In [1]:
import pandas as pd

8.1 Parsing Unix timestamps

It's not obvious how to deal with Unix timestamps in pandas -- it took me quite a while to figure this out. The file we're using here is a popularity-contest file I found on my system at /var/log/popularity-contest.

Here's an explanation of how this file works.

I'm going to hope that nothing in it is sensitive :)

In [2]:
# Read it, and remove the last row
popcon = pd.read_csv('../data/popularity-contest', sep=' ', )[:-1]
popcon.columns = ['atime', 'ctime', 'package-name', 'mru-program', 'tag']

The colums are the access time, created time, package name, recently used program, and a tag

In [3]:
popcon[:5]
Out[3]:
atime ctime package-name mru-program tag
0 1387295797 1367633260 perl-base /usr/bin/perl NaN
1 1387295796 1354370480 login /bin/su NaN
2 1387295743 1354341275 libtalloc2 /usr/lib/x86_64-linux-gnu/libtalloc.so.2.0.7 NaN
3 1387295743 1387224204 libwbclient0 /usr/lib/x86_64-linux-gnu/libwbclient.so.0 <RECENT-CTIME>
4 1387295742 1354341253 libselinux1 /lib/x86_64-linux-gnu/libselinux.so.1 NaN

The magical part about parsing timestamps in pandas is that numpy datetimes are already stored as Unix timestamps.
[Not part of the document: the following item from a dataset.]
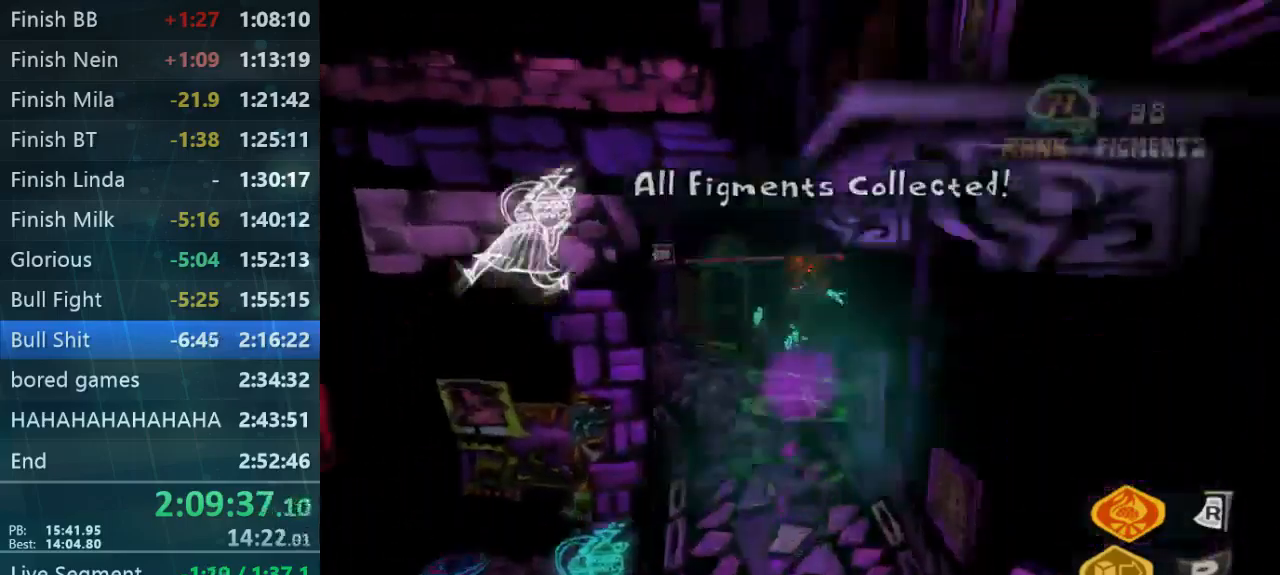
{"dt_ms": 500, "buttons": [], "left_stick": "left", "right_stick": "center", "button_events": []}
So all we need to do is tell pandas that these integers are actually datetimes -- it doesn't need to do any conversion at all.

We need to convert these to ints to start:

In [4]:
popcon['atime'] = popcon['atime'].astype(int)
popcon['ctime'] = popcon['ctime'].astype(int)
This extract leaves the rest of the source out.